Jan 3, 2006 - 1:44 pm 0 by

I'm meddling in Bill Slawski's territory here, in that he's better known for presenting and analyzing papers on search engine technology. However, I caught this one and since it uses usability testing scenerios in the research, I gave it a shot.

The paper is Using meaningful and stable categories to support exploratory web search: Two formative studies by Bill Kules and Ben Shneiderman, of the Department of Computer Science, Human-Computer Interaction Laboratory and Institute for Advanced Computer Studies, University of Maryland.

The purpose of the study is to better understand how people use search engines to research topics - specifically, how categorization of search results applies to the end user experience.

"Categorizing web search results into comprehensible visual displays using meaningful and stable classifications can support user exploration, understanding, and discovery. We report on two formative studies in the domain of U.S. government web search that investigated how searchers use categorized overviews of search results for complex, exploratory search tasks."

They ran test subjects through a variety of tasks. Here is one example.

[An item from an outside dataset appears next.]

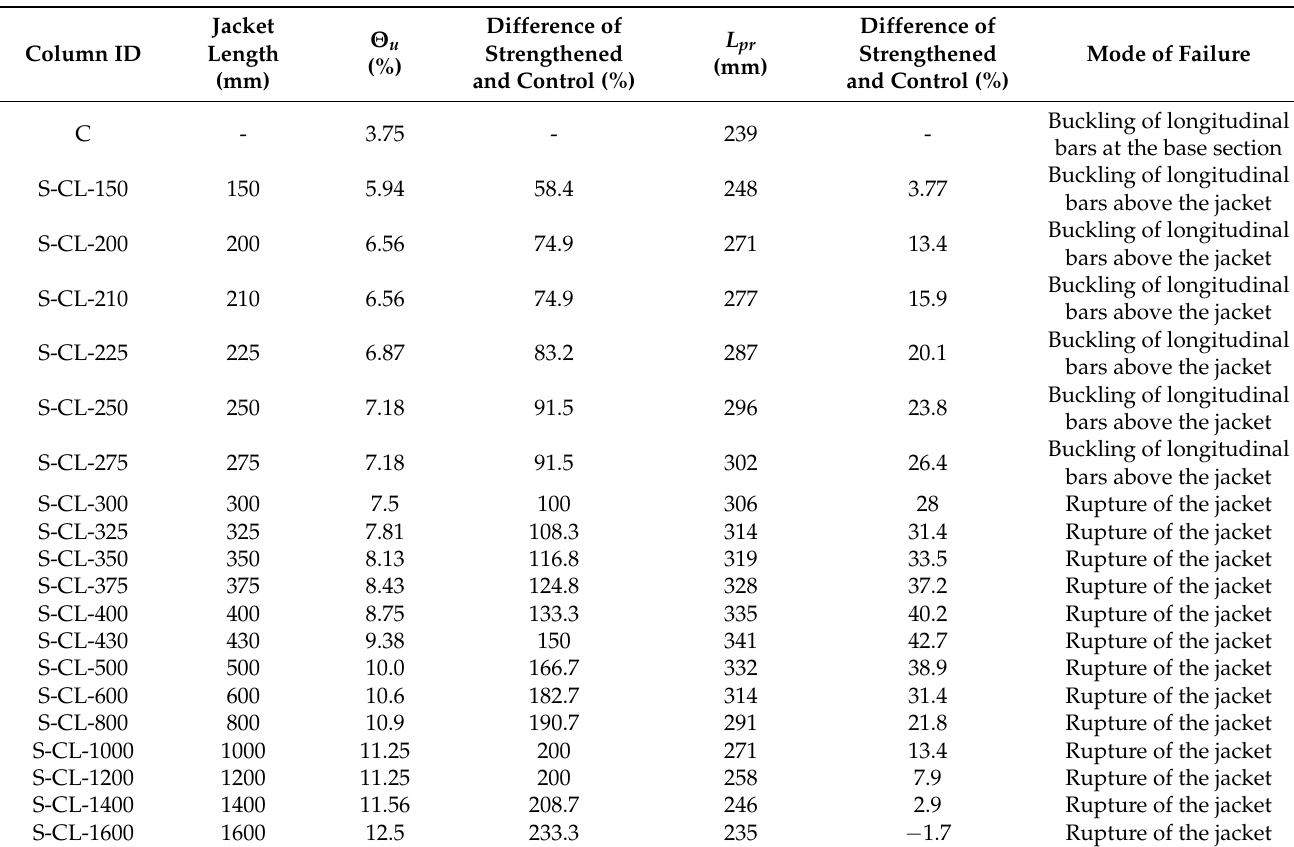
Table 3. Results of TRM Strengthened Column Models with Various Jacket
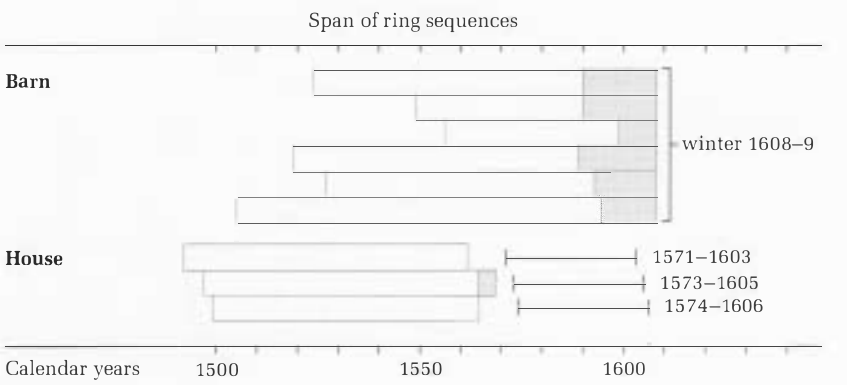
Figure 7 Bar diagram representing the relative positions of overlap of the dated timbers from two phases of building at Home Farm, Newdigate, Surrey, demonstrating how these two phases can be distinguished on the basis of their tree-ring series. The shaded portions represent the sapwood rings and the horizontal lines (lower right) indicate the most likely range of felling dates. in the period 1574-1603, whereas the east end of the south barn (Fig. 6) was built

"Scenario 2 (Breast cancer) - You are a 30-year old journalist writing an article on breast cancer and what the federal government is doing about it. You are exploring the topic, starting by looking on the Web to find out what kind of information is available. You have just entered the search terms "breast cancer".
For each test scenerio, three tasks were applied. An example:

"The web contains a variety of sources, perspectives and viewpoints on almost any given topic, and this is true within the federal government. Find 3 web pages providing different aspects of or perspectives on this topic. (Time limit: 3-4 minutes)"

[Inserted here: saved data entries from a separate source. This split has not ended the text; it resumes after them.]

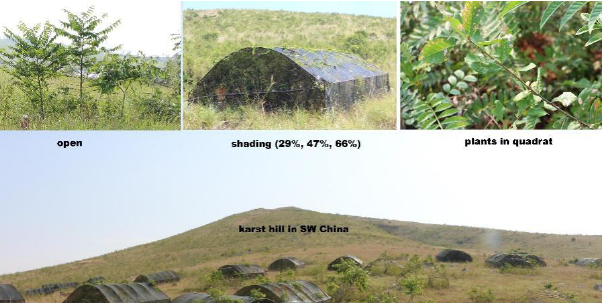
Figure 1. Field restoration plot and experimental design in the karst hill, SW China. Dark rooms covered with different shading nets provided different shading gradients. Seedlings were germinated from the same topsoil that was translocated from the natural forest in local areas in shading rooms and open quadrats.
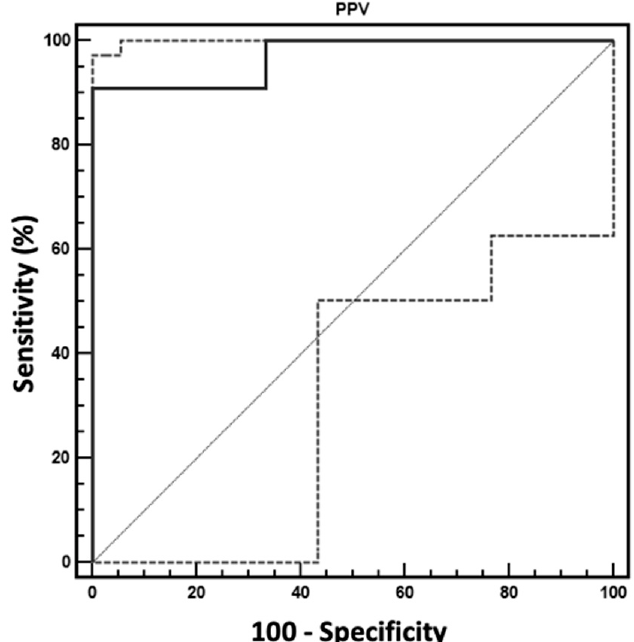
Figure 1. Graphical representation of the ROC curve to test the ability of pulse pressure variation (PPV) to discriminate between sensitive (S group = decrease in CI ≥ 15% after PP) and non-sensitive (NO-S) subjects after the creation of the pneumoperitoneum in dogs undergoing laparoscopic surgery.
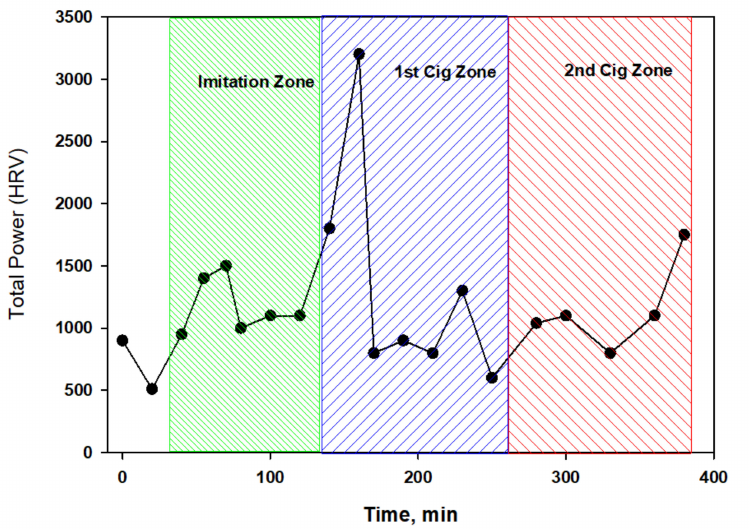
Figure 4. The dynamics of the total power spectrum (TP) during the testing of nicotine-free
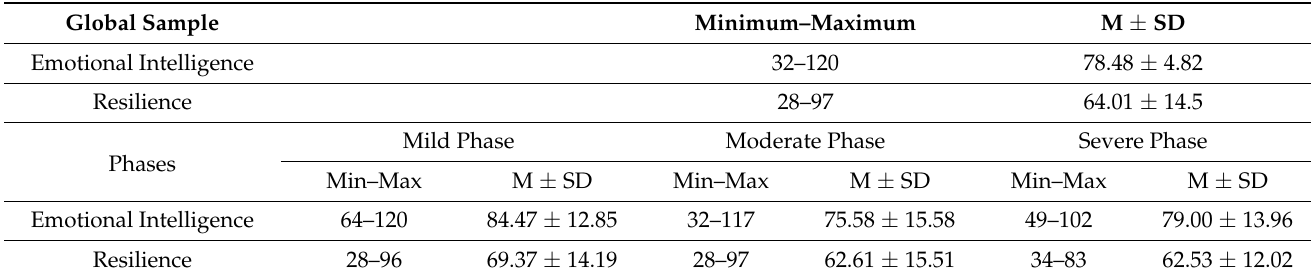
Table 3. Mean scores of resilience, emotional intelligence, and occupational performance, global sample and according to phase of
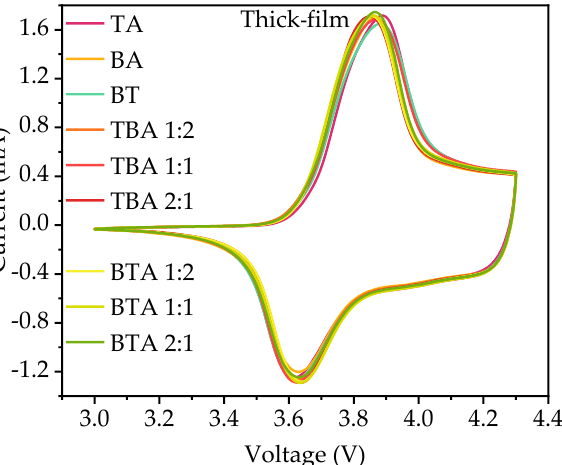
Figure 5. The CV measurements of the coin cells with unstructured single-layer and bilayer electrodes.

They rated search results, including things like understandability, helpful or unhelpful, and frustrating or satisfying.

If you visit the paper, scan to section 3.7.5. Observations and participant comments to read the results. An example:

"A few participants would scan down one or two pages, and then scan up from the bottom, stating that they expected the lower-ranked results would produce different perspectives. Most participants scanned either the title only or title and snippet. Very few of these participants appeared to use the department/agency name."

It's juicy stuff for search engines, and also for web site optimizers who are curious about how search results factor into conversions, traffic and rank.